* **How to complete this task**:
Of the lines below, write out exactly those from the line with "Kajsa B. Olofsgård" through the line with "Warren Fitzhenry iShack", both included, and skip the rest.

[Transcribed page contents]
|---|
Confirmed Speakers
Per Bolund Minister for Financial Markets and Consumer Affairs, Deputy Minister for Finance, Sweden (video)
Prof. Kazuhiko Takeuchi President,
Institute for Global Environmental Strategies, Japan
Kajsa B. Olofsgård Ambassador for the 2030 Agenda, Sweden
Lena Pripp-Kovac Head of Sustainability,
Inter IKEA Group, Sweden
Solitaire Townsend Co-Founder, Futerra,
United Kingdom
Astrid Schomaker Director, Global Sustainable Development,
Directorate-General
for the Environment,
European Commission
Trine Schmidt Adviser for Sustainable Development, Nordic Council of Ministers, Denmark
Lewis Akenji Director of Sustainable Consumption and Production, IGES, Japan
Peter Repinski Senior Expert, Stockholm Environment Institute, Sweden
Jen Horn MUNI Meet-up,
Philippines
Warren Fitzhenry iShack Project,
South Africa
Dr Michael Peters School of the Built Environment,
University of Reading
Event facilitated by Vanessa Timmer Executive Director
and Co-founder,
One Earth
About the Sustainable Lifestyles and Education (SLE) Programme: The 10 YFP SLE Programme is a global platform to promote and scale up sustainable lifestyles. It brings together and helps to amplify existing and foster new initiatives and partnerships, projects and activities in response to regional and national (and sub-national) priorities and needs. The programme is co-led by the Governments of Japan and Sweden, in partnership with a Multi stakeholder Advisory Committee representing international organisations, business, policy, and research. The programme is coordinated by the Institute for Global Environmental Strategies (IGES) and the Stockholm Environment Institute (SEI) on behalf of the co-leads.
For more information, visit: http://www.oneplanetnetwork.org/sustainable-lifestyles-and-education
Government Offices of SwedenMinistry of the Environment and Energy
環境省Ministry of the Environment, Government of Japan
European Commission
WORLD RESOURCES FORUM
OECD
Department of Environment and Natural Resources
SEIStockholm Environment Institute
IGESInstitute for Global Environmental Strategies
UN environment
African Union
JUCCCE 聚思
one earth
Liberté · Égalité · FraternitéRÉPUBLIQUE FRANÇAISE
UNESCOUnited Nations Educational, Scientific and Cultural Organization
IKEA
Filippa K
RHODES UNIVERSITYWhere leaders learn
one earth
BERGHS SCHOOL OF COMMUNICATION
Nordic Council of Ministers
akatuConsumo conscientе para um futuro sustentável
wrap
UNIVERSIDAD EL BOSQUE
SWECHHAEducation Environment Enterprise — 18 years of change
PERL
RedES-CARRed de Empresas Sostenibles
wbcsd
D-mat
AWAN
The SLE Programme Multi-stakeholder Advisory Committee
|---|
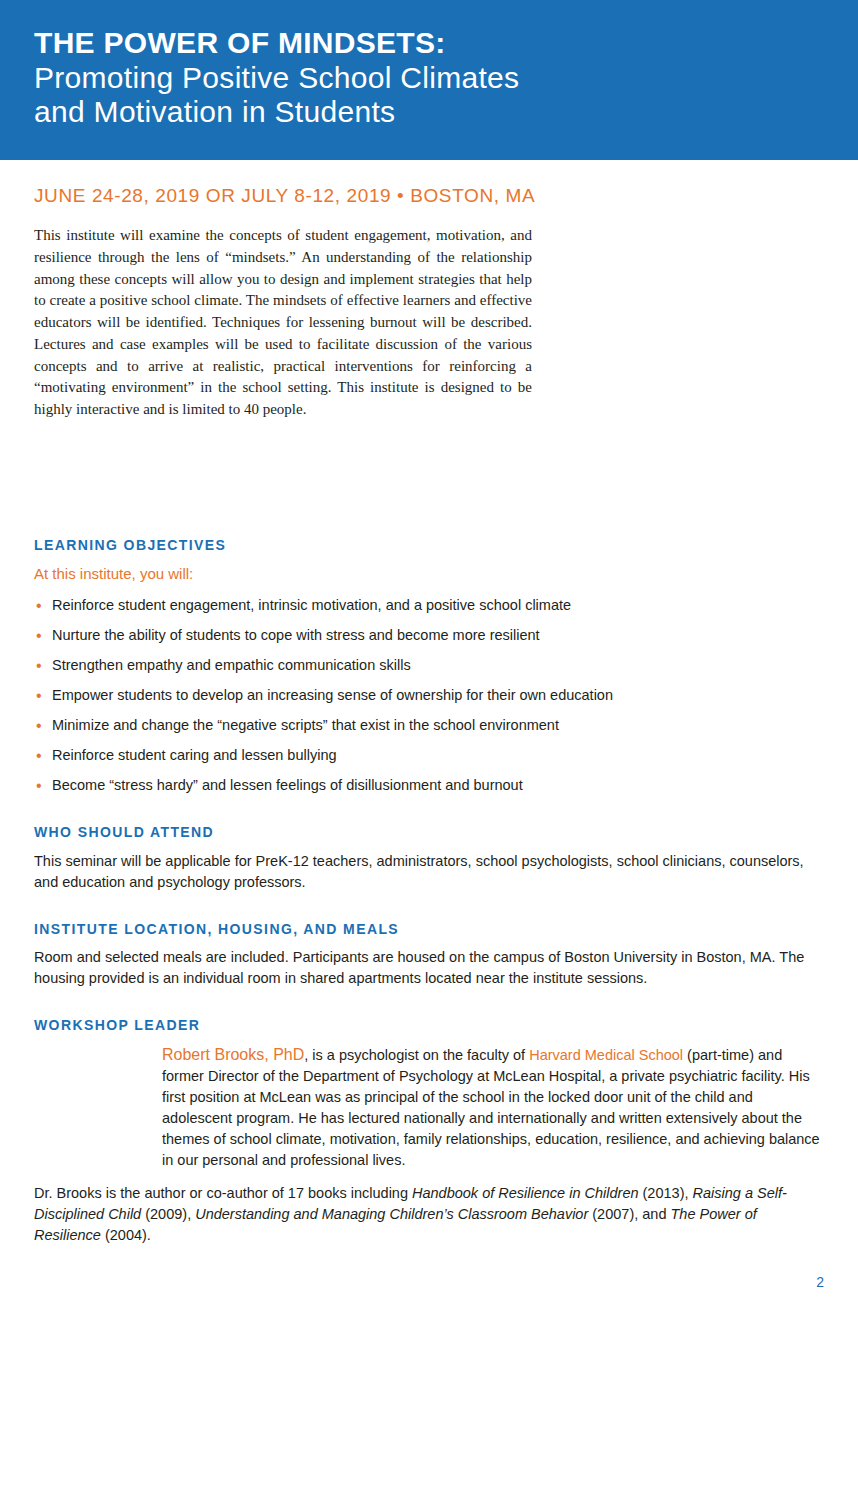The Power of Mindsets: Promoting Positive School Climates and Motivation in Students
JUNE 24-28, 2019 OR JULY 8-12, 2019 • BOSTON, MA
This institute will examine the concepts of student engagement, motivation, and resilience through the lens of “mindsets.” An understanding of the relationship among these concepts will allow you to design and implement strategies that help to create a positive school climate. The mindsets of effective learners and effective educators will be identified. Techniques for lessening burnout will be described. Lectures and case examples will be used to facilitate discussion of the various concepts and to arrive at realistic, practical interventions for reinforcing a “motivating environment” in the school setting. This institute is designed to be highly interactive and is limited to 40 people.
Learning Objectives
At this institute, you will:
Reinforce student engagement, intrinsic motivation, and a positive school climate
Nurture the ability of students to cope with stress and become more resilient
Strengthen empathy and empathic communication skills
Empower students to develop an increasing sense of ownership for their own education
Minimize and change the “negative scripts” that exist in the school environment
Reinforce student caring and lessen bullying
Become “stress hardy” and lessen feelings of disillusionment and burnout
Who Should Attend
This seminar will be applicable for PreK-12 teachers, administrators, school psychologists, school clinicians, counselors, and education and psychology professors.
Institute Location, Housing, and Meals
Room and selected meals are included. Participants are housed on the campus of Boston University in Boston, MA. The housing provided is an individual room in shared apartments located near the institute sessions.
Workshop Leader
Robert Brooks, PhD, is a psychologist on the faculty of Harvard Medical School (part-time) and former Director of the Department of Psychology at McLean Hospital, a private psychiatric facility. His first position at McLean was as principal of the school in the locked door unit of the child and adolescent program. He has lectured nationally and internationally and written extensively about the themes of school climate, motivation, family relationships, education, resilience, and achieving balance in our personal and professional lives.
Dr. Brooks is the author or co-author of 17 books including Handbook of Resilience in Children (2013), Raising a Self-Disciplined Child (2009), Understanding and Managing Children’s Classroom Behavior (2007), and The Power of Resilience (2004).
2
|---|
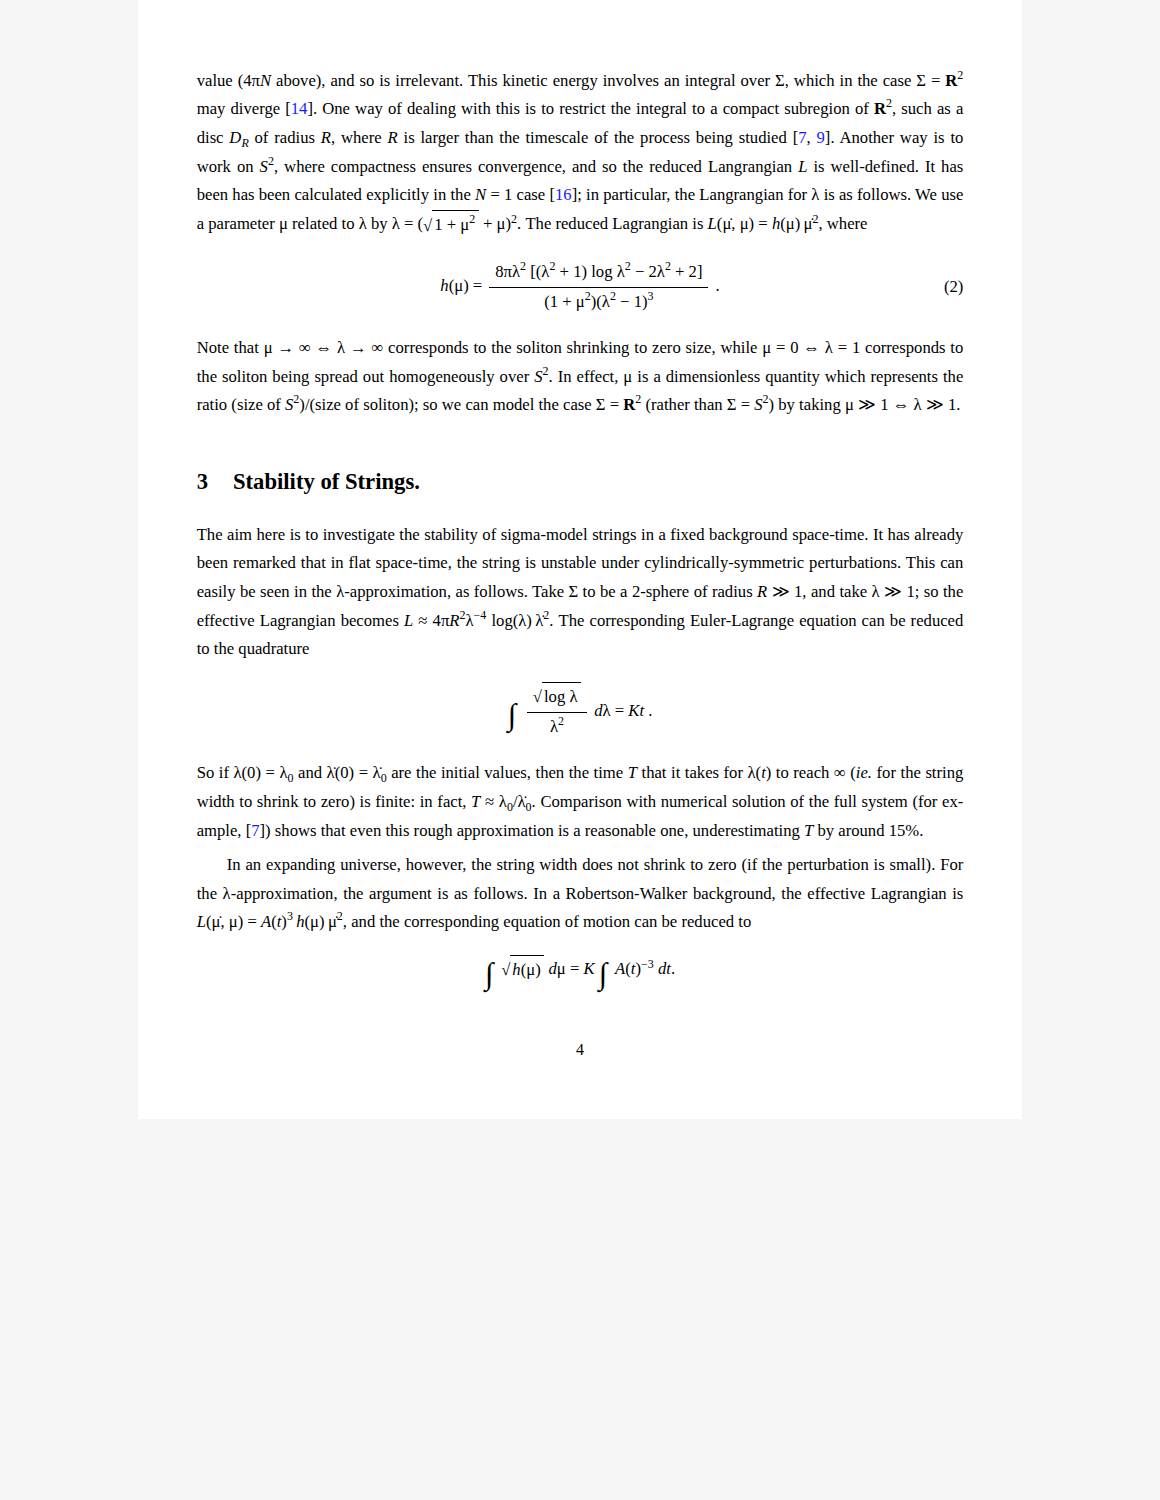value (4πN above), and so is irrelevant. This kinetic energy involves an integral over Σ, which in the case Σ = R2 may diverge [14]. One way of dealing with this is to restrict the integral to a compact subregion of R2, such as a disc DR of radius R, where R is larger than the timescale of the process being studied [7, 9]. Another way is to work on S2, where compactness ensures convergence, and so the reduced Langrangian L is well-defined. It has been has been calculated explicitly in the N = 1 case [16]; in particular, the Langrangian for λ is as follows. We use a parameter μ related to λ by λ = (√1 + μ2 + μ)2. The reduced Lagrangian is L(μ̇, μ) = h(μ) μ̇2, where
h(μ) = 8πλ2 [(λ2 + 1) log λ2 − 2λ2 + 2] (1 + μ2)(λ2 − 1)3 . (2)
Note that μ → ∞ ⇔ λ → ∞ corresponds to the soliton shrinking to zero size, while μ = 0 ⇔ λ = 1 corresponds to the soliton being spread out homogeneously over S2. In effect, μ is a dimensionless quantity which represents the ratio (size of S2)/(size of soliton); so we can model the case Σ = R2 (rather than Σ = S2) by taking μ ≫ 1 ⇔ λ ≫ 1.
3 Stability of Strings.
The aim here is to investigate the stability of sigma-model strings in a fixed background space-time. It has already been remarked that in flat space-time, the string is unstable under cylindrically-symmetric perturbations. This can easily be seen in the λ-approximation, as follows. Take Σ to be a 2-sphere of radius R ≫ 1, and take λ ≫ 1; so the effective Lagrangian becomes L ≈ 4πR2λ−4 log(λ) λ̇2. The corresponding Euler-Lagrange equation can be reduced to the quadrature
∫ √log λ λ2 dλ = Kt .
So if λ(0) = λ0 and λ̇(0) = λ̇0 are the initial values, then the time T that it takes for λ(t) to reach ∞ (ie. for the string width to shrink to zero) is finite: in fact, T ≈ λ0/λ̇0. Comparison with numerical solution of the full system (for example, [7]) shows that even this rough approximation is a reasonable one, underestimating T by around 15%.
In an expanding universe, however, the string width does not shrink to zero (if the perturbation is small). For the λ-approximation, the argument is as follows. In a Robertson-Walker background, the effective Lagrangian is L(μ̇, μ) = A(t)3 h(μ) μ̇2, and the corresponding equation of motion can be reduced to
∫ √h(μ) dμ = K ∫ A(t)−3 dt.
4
|---|
* **Answer to this problem**:
Kajsa B. Olofsgård Ambassador for the 2030 Agenda, Sweden
Lena Pripp-Kovac Head of Sustainability,
Inter IKEA Group, Sweden
Solitaire Townsend Co-Founder, Futerra,
United Kingdom
Astrid Schomaker Director, Global Sustainable Development,
Directorate-General
for the Environment,
European Commission
Trine Schmidt Adviser for Sustainable Development, Nordic Council of Ministers, Denmark
Lewis Akenji Director of Sustainable Consumption and Production, IGES, Japan
Peter Repinski Senior Expert, Stockholm Environment Institute, Sweden
Jen Horn MUNI Meet-up,
Philippines
Warren Fitzhenry iShack Project,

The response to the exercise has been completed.